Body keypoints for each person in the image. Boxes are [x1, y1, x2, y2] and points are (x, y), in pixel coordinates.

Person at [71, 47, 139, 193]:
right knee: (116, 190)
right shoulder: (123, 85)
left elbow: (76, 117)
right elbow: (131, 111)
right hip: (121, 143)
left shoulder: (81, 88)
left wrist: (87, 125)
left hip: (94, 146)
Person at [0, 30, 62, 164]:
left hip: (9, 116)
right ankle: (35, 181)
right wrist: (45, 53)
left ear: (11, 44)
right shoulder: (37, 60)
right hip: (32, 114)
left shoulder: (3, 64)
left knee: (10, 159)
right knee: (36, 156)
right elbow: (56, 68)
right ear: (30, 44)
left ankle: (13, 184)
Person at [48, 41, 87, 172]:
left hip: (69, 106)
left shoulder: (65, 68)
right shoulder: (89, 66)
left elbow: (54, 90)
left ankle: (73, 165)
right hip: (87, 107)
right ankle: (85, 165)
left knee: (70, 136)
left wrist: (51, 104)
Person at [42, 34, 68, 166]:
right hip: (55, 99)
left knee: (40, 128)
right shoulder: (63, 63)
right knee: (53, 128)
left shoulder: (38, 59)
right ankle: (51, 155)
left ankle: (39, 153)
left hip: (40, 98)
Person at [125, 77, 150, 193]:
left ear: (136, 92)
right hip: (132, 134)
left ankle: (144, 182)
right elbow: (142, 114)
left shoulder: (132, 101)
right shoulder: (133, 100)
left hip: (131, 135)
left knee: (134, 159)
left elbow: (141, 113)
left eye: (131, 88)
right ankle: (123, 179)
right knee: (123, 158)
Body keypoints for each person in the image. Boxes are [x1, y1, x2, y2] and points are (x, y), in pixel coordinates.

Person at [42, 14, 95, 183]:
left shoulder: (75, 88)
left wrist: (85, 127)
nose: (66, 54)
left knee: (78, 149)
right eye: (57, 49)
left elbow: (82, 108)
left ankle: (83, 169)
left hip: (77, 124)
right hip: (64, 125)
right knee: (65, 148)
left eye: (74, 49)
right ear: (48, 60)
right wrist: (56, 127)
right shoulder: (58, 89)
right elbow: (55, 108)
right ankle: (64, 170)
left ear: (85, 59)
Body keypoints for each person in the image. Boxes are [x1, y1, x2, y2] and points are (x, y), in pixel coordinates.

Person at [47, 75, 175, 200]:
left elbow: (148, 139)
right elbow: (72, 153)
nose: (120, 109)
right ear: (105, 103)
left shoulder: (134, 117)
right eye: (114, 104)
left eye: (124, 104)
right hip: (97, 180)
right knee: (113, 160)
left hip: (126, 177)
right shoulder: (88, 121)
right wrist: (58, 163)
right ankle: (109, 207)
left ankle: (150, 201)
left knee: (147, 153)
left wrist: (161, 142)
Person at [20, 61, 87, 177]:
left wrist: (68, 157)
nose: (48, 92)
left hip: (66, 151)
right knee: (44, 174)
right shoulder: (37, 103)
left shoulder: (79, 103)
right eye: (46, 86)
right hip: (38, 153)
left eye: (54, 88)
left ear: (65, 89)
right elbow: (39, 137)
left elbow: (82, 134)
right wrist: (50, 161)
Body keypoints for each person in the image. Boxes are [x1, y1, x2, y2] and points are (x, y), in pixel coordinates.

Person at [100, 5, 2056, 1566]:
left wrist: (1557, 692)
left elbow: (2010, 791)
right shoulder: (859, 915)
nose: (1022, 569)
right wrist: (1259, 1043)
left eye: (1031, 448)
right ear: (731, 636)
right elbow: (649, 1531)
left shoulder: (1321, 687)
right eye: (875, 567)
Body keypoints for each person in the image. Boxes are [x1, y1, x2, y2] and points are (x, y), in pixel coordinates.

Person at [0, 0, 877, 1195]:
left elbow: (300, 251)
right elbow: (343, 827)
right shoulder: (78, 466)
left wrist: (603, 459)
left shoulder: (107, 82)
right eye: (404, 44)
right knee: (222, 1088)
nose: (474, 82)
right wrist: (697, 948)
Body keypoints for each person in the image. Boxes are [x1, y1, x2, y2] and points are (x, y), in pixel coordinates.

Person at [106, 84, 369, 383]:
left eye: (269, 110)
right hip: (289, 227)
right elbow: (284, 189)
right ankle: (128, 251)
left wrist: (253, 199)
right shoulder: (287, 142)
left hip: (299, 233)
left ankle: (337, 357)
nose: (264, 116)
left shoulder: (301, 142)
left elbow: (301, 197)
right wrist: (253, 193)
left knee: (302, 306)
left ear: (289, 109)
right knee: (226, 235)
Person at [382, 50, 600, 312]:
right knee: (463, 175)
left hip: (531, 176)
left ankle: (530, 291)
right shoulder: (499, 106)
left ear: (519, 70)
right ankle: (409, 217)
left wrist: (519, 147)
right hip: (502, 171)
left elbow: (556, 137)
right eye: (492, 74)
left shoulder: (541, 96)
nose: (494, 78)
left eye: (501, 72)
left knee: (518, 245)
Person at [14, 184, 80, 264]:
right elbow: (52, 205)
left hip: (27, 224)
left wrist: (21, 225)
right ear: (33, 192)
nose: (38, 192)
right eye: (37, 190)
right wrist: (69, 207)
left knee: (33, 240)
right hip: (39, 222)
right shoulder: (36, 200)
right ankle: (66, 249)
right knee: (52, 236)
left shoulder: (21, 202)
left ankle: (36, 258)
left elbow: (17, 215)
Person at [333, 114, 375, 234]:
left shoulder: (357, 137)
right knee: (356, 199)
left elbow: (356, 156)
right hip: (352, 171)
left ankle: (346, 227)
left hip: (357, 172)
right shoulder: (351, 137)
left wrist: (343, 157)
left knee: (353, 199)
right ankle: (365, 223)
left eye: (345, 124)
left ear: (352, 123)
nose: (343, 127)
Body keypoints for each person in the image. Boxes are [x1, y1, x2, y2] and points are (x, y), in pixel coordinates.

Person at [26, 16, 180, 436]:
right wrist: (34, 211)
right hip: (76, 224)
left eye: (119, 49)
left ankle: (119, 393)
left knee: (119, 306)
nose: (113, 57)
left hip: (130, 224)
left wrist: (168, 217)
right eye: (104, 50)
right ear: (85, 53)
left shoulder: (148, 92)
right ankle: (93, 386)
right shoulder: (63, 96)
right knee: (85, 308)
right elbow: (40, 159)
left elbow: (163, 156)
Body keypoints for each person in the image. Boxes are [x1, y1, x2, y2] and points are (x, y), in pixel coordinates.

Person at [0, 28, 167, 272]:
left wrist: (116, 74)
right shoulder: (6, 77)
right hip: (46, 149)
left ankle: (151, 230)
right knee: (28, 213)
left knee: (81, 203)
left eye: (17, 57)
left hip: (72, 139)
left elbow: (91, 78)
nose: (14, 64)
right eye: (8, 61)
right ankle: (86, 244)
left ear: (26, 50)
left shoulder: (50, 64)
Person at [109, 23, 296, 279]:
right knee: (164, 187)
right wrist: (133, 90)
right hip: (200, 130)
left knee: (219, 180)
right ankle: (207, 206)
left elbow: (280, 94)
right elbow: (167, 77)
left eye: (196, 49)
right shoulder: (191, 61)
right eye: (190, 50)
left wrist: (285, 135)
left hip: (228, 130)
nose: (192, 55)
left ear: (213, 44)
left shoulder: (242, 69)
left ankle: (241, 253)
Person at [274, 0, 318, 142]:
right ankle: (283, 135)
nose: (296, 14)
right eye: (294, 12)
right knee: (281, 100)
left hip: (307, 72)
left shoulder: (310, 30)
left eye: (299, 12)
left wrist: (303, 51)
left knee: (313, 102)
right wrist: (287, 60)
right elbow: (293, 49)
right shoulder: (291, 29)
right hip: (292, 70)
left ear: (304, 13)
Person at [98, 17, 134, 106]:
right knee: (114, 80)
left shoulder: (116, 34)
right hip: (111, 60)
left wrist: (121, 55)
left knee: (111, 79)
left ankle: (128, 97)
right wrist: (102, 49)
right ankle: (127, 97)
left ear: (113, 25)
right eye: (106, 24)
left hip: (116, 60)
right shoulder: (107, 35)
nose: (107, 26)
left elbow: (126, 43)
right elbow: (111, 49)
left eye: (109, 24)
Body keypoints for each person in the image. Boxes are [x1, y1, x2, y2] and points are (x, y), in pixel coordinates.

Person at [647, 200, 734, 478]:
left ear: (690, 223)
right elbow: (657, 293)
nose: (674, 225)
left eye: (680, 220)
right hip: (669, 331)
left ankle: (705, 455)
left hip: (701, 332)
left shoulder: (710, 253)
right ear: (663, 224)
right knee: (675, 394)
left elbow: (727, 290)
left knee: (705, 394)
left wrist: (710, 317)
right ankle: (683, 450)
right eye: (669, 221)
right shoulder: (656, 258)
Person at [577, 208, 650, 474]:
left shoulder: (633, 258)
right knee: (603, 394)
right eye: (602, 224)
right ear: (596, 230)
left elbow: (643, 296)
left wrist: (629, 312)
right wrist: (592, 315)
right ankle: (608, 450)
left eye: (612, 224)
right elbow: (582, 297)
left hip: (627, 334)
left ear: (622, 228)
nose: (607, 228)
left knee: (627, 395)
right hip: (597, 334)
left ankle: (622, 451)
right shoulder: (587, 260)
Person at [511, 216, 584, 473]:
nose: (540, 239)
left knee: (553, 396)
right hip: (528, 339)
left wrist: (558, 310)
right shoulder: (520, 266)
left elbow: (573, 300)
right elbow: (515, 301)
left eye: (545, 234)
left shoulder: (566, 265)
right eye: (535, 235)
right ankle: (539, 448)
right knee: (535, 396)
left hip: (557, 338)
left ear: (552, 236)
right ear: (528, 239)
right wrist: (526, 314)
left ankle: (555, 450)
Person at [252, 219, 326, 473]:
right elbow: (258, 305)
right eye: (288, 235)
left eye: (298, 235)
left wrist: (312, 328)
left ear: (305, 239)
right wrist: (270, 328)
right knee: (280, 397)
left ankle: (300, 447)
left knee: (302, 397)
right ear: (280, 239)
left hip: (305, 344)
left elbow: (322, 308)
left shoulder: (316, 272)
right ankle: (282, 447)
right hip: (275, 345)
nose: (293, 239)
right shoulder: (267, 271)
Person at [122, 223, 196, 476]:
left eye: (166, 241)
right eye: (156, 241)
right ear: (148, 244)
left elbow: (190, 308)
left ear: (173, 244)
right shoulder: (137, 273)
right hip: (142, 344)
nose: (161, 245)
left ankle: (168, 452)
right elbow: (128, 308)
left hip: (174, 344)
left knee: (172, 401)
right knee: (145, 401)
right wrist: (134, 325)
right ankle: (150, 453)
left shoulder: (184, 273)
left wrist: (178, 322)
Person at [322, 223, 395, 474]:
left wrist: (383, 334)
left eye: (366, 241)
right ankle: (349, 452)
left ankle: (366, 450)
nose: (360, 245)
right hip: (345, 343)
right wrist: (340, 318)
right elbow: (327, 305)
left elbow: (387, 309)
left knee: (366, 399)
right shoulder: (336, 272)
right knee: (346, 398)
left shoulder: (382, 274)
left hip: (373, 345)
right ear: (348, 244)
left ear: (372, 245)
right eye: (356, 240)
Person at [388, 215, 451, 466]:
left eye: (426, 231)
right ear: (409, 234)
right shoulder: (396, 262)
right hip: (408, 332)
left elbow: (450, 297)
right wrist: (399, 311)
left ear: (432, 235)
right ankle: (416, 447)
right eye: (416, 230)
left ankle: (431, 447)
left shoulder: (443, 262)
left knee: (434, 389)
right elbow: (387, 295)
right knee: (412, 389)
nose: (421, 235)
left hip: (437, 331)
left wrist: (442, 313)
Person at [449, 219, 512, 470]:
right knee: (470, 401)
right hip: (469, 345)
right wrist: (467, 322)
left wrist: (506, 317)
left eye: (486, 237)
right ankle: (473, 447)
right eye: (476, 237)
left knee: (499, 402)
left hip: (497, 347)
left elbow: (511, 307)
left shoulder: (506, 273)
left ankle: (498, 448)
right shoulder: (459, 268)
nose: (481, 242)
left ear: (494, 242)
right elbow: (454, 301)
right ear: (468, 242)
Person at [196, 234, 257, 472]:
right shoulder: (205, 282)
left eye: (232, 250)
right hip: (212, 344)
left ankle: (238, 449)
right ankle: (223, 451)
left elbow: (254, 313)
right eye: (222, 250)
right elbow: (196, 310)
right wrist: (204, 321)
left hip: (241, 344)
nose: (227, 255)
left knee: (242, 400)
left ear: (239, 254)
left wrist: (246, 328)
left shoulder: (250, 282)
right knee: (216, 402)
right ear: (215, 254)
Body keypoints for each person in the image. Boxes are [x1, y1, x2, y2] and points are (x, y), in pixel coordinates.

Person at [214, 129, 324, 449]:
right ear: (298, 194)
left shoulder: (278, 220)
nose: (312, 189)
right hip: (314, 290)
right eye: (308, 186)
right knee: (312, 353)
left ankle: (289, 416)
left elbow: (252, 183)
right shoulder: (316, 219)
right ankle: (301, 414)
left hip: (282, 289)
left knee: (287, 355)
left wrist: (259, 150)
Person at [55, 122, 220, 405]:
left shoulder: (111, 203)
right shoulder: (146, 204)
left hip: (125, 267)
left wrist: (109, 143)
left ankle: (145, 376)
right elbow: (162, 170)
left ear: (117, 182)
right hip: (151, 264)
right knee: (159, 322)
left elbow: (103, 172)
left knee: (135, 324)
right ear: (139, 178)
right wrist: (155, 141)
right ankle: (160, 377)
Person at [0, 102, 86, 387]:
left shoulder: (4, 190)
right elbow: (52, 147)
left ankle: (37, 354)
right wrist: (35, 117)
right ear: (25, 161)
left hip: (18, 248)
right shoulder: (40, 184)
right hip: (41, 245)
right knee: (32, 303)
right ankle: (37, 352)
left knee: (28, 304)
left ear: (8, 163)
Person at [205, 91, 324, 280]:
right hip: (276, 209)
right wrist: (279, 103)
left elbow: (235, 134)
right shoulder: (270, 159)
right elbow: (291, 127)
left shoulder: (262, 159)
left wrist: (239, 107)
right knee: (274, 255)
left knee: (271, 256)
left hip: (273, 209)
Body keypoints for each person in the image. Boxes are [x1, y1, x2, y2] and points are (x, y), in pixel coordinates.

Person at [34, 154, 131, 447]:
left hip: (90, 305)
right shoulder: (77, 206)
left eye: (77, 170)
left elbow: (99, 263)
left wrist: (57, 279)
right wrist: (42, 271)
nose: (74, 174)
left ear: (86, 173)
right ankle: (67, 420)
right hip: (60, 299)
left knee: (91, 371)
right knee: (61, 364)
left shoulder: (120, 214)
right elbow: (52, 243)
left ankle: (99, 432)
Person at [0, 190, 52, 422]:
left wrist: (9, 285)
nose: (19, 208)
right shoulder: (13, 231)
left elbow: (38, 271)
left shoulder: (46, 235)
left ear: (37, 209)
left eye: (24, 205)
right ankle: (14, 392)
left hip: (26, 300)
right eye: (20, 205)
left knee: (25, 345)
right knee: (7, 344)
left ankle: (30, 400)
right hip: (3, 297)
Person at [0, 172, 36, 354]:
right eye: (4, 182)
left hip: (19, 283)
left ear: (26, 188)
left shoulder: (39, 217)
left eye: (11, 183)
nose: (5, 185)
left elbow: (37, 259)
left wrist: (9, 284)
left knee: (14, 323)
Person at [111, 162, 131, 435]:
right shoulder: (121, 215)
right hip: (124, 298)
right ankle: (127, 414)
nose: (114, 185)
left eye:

# Work order
Look back at the entries above. Retype the line with "right hip: (212, 344)", the line with "left shoulder: (278, 220)", and all lines in between.

# Answer for the task
right hip: (212, 344)
left ankle: (238, 449)
right ankle: (223, 451)
left elbow: (254, 313)
right eye: (222, 250)
right elbow: (196, 310)
right wrist: (204, 321)
left hip: (241, 344)
nose: (227, 255)
left knee: (242, 400)
left ear: (239, 254)
left wrist: (246, 328)
left shoulder: (250, 282)
right knee: (216, 402)
right ear: (215, 254)
Body keypoints for each person in the image. Boxes are [x1, y1, x2, y2] and points are (x, y), in pixel coordinates.

Person at [214, 129, 324, 449]:
right ear: (298, 194)
left shoulder: (278, 220)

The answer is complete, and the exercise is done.